Although rarely exploited, vulnerability testing reports on WhatsApp have become prevalent in the cybersecurity community. The most recent of these reports refers to multiple failures that could alter some aspects in the user interface.
Gal Weizman detected multiple vulnerabilities in the messaging service that
could be exploited in real-world scenarios, exposing users to serious risks,
such as sending malicious links or remote injection of code.
It should be mentioned that the vulnerability testing
report mentions that all the flaws discovered by Weizman are found in WhatsApp
Web, the desktop version of the messaging service.

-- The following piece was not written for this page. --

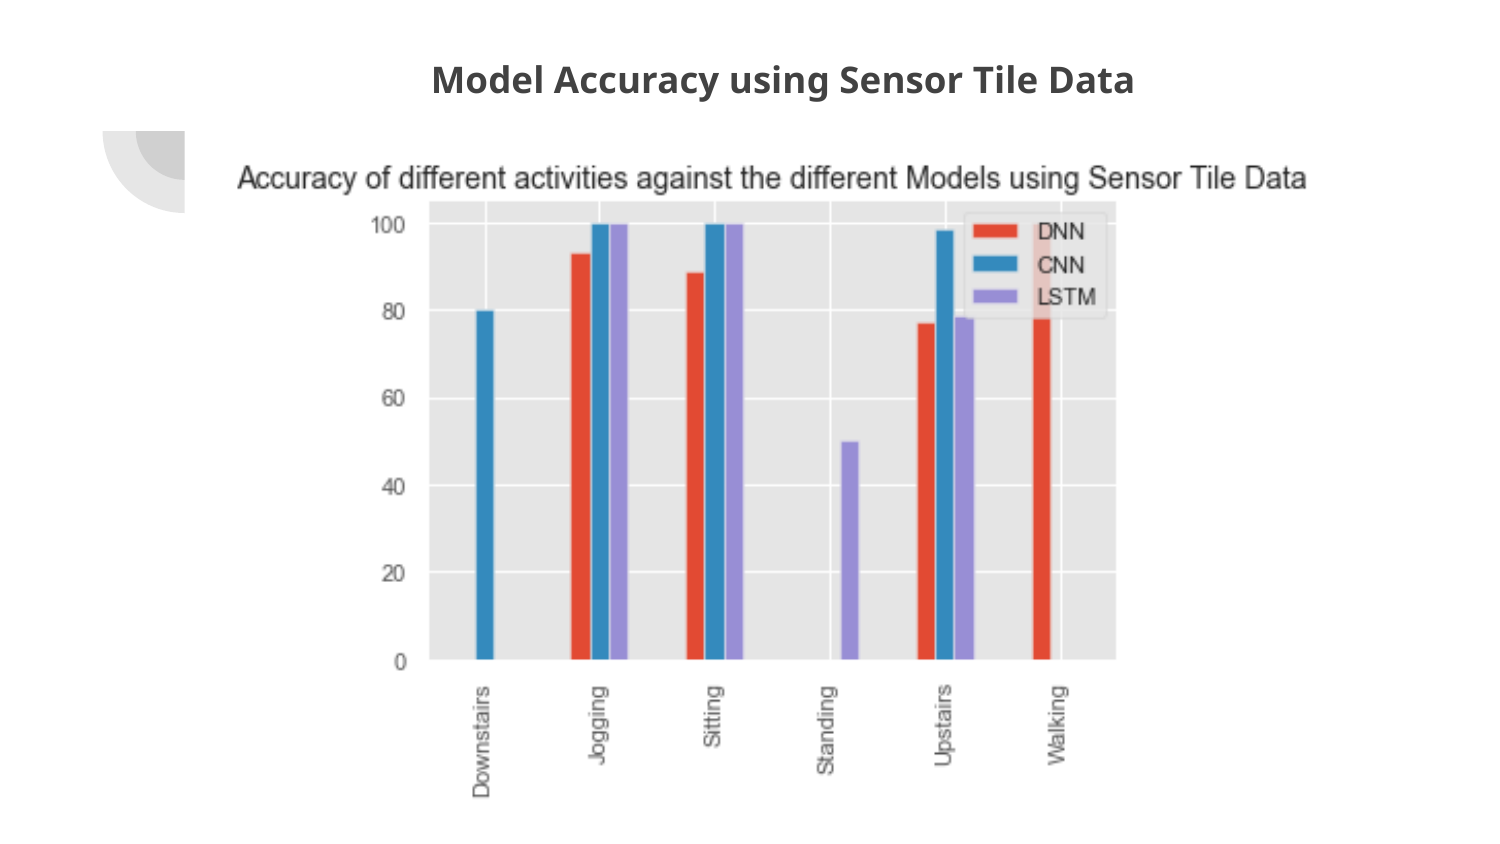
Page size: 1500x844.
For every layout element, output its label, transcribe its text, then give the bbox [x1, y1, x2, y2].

picture [235, 147, 1331, 811]
title Model Accuracy using Sensor Tile Data [206, 38, 1361, 120]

Its exploitation
would allow sophisticated phishing campaigns to be deployed, spread malware,
and even some variants of ransomware, putting millions of users at risk.
Soon after, a WhatsApp spokesperson mentioned
that the company, owned by Facebook, has already received the report, so the
bugs were fixed shortly after: “The issue we addressed in the most recent
update could have affected thousands of users of WhatsApp Web platform; we
appreciate the security investigator’s report.”
While this flaw has already been fixed, similar
new threats could appear shortly, so vulnerability testing specialists at the
International Institute of Cyber Security (IICS) recommend that you be careful
when interacting with a message received via WhatsApp Web containing the text
activity, especially if it is sent from an unknown account.